PARIS (AFP) - Suicides have fallen globally by more than a third since 1990, according to a far-reaching analysis released on Thursday (Feb 7) that highlighted profound differences in the number of men and women taking their own lives.
The World Health Organisation lists suicide as a critical public health issue and estimates that at least 800,000 people kill themselves every year.
Although reporting of deaths from self-harm varies between nations, data models devised by the team behind the Global Burden of Disease - which tracks all known causes of death by country - show a clear downward trend in global suicide rates.
In results published in the BMJ journal, the study estimated that 817,000 people killed themselves in 2016 - a slight increase of 6.7 per cent since 1990.
However, as the global population has boomed over the last three decades, the team found that the rate of suicide adjusted for age and population size fell from 16.6 to 11.2 deaths per 100,000 people - a plunge of 32.7 per cent.
"Suicide is considered a preventable cause of death and this study shows that we should continue in our efforts towards suicide prevention," said Ms Heather Orpana, research scientist with the Public Health Agency of Canada and a collaborator on the study.
"With further efforts we could take further reductions in suicide mortality."
The Global Burden of Disease analysis, conducted each year by the Institute for Health and Metrics Evaluation, a think tank partly funded by the Bill and Melinda Gates Foundation, estimates mortality by cause, location, age and gender extrapolated from hundreds of data sources.
While welcoming the overall downwards trend, the team behind Thursday's paper warned that in several regions of the world, suicide was still among the leading causes of years of lives lost.
In 2016, 34.6 million years of life were lost globally from suicide - that is, the age when suicide deaths occur compared with average life expectancy in a given region or nation.

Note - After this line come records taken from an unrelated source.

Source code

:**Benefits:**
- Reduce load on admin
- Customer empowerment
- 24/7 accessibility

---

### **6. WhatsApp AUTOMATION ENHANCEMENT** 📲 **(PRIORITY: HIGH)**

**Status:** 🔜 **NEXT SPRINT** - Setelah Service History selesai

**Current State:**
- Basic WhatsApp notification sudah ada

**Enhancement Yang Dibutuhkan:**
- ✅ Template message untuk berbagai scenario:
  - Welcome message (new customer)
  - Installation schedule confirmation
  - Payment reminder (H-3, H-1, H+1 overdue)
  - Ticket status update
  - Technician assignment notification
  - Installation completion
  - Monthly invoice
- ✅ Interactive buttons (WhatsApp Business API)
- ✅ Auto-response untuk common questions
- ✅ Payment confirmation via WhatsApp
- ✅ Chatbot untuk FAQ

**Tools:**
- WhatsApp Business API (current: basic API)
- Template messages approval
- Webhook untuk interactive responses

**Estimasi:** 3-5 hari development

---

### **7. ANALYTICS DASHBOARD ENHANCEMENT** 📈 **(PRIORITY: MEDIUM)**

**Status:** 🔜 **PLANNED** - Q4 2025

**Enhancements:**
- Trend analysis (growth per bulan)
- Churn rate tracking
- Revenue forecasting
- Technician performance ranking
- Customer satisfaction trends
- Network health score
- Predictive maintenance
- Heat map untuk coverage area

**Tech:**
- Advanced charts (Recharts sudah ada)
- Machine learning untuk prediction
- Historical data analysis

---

In addition, men were still more likely to kill themselves than women in all regions and age groups, apart from 15- to 19-year-olds, though the analysis did not speculate why.
"Mortality rates were generally higher for men but there was considerable variability between men and women depending on the age, and even the country," Ms Orpana told AFP.
Globally, men hugely outpaced women for suicides, suffering 15.6 deaths per 100,000 compared with 7.0 for women.
The study found that the overall global mortality rate, including all causes of deaths, had fallen by more than 30 per cent since 1990, something often attributed to having fewer people living in absolute poverty and better access to healthcare.
Ms Orpana said the fact that both suicide deaths and overall mortality fell in close proximity suggested that suicide might be better tackled if treated as just another illness.
"Sometimes we might look at suicide as a different kind of health outcome than, say, cardiovascular disease or cancer, which are considered more traditional," she said.
"But what the similar rate (fall) may be telling us is that suicide may be similar to other health outcomes and in some ways may be driven by similar factors."
The WHO has targeted a 10 per cent cut in global suicide rates by 2020.
But the study authors highlighted huge variations in suicide trends on a country-by-country basis.
In China, the average rate of suicide deaths fell 64.1 per cent since 1990, but in places such as Zimbabwe, the rate had almost doubled in the same timespan.
"We are seeing what is an important reduction in global suicide mortality. But those reductions have not been consistent across regions, countries, sex or ages," said Ms Orpana.